The remedy to multi-tasking…and improved
Working in focused blocks of time then taking a break will improve our output. You’ll achieve more in the same amount of time and your sense of well-being will be much higher for managing time more effectively and getting those tasks completed.
- To maximise your productivity, try working in set lengths of time, for example, 90-minute chunks of ‘focus mode’. Follow this with 20 to 30-minute breaks, called the ‘stop mode’.
- Identify your most productive time. Utilising this will result in higher productivity. This is more likely to be earlier in the morning. Begin to enjoy the feeling of getting more done earlier on in the day and build this in to your working patterns.
- For your ‘stop mode’ block, it’s important you literally stop working and do something completely different. This is so you switch gears and be in a different mode completely. Get away from your desk and extract yourself completely and unwind. Try something that will support your interests and how you learn about them.
- Be aware of your body and focus on stretching and relaxing. Get moving and pump that blood round your body. When you return to ‘focus mode’ you should feel recharged, you’ll notice you’re more alert and returning to the focused block will be easier
- Having 4 periods of 90 minutes ‘focus mode’ will give you six solid hours of productive work. This is actually better for you than working 8 straight hours and definitely better than 8 straight hours of working in the unproductive ‘mixed mode’.
- You’ll notice significant improvements in your ability to think things through clearly. You’ll definitely have more energy and obviously will see an increase in productivity.
I hope this tip will help you consider different ways you might work or at least challenge your habits when trying to improve productivity. Ultimately improving productivity will result in more time available for you to do the things you want to do and in turn being able to do them will help improve your sense of well-being.
The government research
Her Majesty’s Chief Inspector, Amanda Spielman, commissioned research into teacher well-being at the beginning of the summer term 2018
Her aim was to find out:
What are the current levels of teacher well-being in schools and FES providers?

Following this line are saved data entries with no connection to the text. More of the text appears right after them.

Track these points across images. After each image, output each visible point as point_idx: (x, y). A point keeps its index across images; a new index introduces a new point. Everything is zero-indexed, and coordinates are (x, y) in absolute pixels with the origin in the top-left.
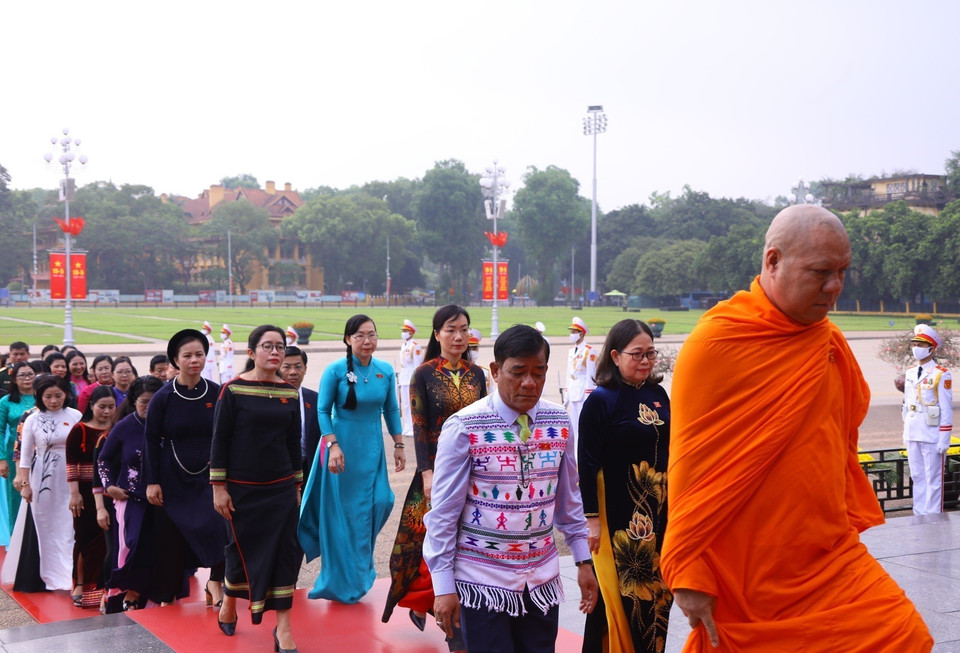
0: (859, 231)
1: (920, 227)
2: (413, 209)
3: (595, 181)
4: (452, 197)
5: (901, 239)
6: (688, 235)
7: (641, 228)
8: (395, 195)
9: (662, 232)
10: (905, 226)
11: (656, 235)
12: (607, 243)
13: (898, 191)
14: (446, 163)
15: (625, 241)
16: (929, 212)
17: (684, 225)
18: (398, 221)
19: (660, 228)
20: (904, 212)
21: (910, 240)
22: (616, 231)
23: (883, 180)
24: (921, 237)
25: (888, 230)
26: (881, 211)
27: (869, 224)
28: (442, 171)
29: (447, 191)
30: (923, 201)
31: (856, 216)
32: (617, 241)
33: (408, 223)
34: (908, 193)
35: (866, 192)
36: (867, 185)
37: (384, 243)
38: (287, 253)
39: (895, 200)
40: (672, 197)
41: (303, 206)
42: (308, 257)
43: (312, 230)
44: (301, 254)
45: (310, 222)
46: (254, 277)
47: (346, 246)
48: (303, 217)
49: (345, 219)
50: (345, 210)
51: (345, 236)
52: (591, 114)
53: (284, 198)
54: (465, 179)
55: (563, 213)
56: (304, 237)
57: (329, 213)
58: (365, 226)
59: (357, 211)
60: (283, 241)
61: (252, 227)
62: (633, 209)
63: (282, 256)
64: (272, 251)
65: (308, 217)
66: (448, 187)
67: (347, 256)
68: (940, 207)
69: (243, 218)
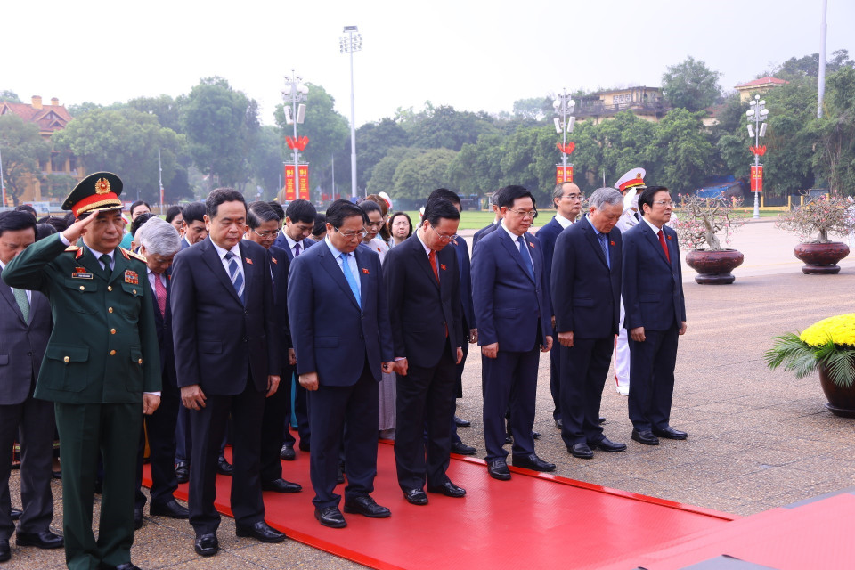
0: (595, 137)
1: (646, 132)
2: (182, 124)
3: (353, 96)
4: (219, 112)
5: (631, 144)
6: (438, 145)
7: (395, 138)
8: (162, 110)
9: (413, 142)
10: (634, 132)
11: (408, 145)
12: (364, 153)
13: (624, 102)
14: (210, 80)
15: (380, 151)
16: (651, 120)
17: (434, 136)
18: (168, 134)
19: (411, 138)
20: (632, 120)
21: (638, 144)
22: (371, 142)
23: (609, 92)
24: (647, 142)
25: (619, 136)
26: (611, 119)
27: (603, 131)
28: (208, 87)
29: (213, 106)
30: (646, 110)
31: (591, 124)
32: (373, 151)
33: (178, 136)
34: (633, 104)
35: (596, 103)
36: (595, 97)
37: (156, 156)
38: (58, 166)
39: (624, 110)
40: (416, 112)
41: (73, 121)
42: (80, 169)
43: (83, 143)
44: (73, 167)
45: (82, 136)
46: (27, 189)
47: (119, 159)
48: (74, 131)
49: (116, 133)
50: (115, 124)
51: (118, 149)
52: (347, 34)
53: (52, 113)
54: (230, 94)
55: (322, 125)
56: (76, 150)
57: (100, 128)
58: (136, 139)
59: (127, 126)
60: (54, 155)
61: (22, 140)
62: (387, 122)
63: (53, 169)
64: (43, 164)
65: (79, 131)
66: (215, 102)
67: (120, 168)
68: (659, 115)
69: (13, 131)
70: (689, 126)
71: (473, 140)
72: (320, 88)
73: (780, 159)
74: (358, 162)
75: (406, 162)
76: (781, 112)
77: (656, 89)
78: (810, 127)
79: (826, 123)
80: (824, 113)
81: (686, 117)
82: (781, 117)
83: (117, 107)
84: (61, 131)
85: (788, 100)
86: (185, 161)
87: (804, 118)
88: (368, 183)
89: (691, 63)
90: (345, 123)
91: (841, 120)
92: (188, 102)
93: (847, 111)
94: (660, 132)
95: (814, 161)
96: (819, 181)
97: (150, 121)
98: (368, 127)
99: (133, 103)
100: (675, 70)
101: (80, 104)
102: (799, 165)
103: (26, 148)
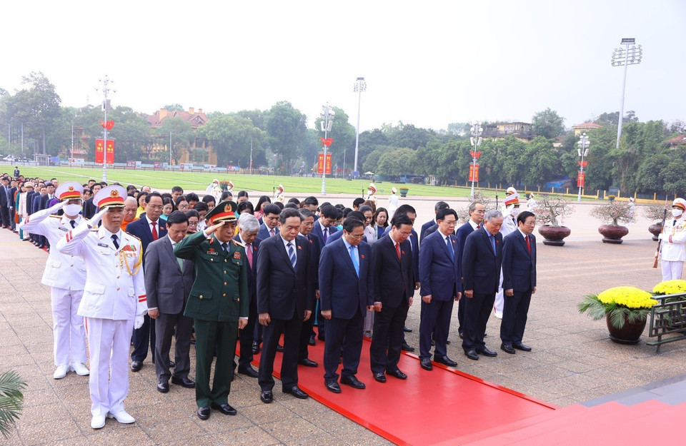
0: (492, 148)
1: (521, 148)
2: (265, 125)
3: (359, 115)
4: (285, 120)
5: (512, 154)
6: (404, 146)
7: (380, 140)
8: (255, 118)
9: (390, 143)
10: (515, 147)
11: (388, 145)
12: (363, 148)
13: (510, 130)
14: (282, 103)
15: (372, 147)
16: (525, 141)
17: (402, 141)
18: (257, 131)
19: (389, 141)
20: (514, 141)
21: (516, 154)
22: (367, 142)
23: (502, 124)
24: (522, 153)
25: (506, 149)
26: (502, 139)
27: (497, 145)
28: (280, 107)
29: (282, 117)
30: (522, 136)
31: (491, 141)
32: (368, 146)
33: (262, 132)
34: (515, 131)
35: (494, 129)
36: (494, 126)
37: (250, 142)
38: (199, 145)
39: (510, 134)
40: (393, 126)
41: (209, 121)
42: (210, 147)
43: (213, 133)
44: (206, 146)
45: (212, 129)
46: (182, 156)
47: (230, 143)
48: (208, 127)
49: (230, 129)
50: (230, 124)
51: (230, 137)
52: (359, 82)
53: (198, 116)
54: (292, 111)
55: (341, 131)
56: (208, 137)
57: (222, 125)
58: (240, 133)
59: (236, 125)
60: (197, 139)
61: (182, 130)
62: (376, 131)
63: (196, 146)
64: (191, 143)
65: (211, 127)
66: (283, 115)
67: (230, 148)
68: (529, 139)
69: (178, 126)
70: (546, 146)
71: (424, 145)
72: (342, 110)
73: (595, 169)
74: (359, 152)
75: (386, 154)
76: (596, 143)
77: (529, 124)
78: (612, 153)
79: (621, 151)
80: (620, 145)
81: (544, 141)
82: (596, 146)
83: (231, 115)
84: (202, 126)
85: (601, 136)
86: (265, 146)
87: (609, 147)
88: (364, 164)
89: (549, 112)
90: (354, 130)
91: (629, 150)
92: (269, 114)
93: (633, 146)
94: (529, 149)
95: (613, 172)
96: (615, 183)
97: (248, 123)
98: (366, 133)
99: (240, 113)
100: (540, 115)
101: (213, 112)
102: (605, 173)
103: (184, 135)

And What are the factors that influence the well-being of teachers?
We have just completed 25 research visits to schools and FES providers across the country. In addition, 680 school staff and 213 staff from FES providers responded to our questionnaire about occupational well-being in June and July this year. The link to the teacher well-being questionnaire was sent to a random sample of 1,000 schools (600 primary schools, 300 secondary schools, 50 special schools and 50 pupil referral units) and 250 FES providers. The schools and providers were asked to send it to all their staff who contribute to teaching and/or learning (e.g. senior leaders, middle leaders, teachers, higher level teaching assistants, teaching assistants and learning assistants). Some of the readers of this blog may not have obtained the link because their school or provider was not in our sample for this study. Sampling is routinely done in research studies because it is usually not practical to obtain and analyse data from the whole population (in this case: every school and college in the country). In this particular study, the aim of sampling was to end up with a representative balance of different education providers in view of education phase (e.g. primary, secondary) and type of education provider (e.g. special, pupil referral units, sixth form college or general further education and skills college).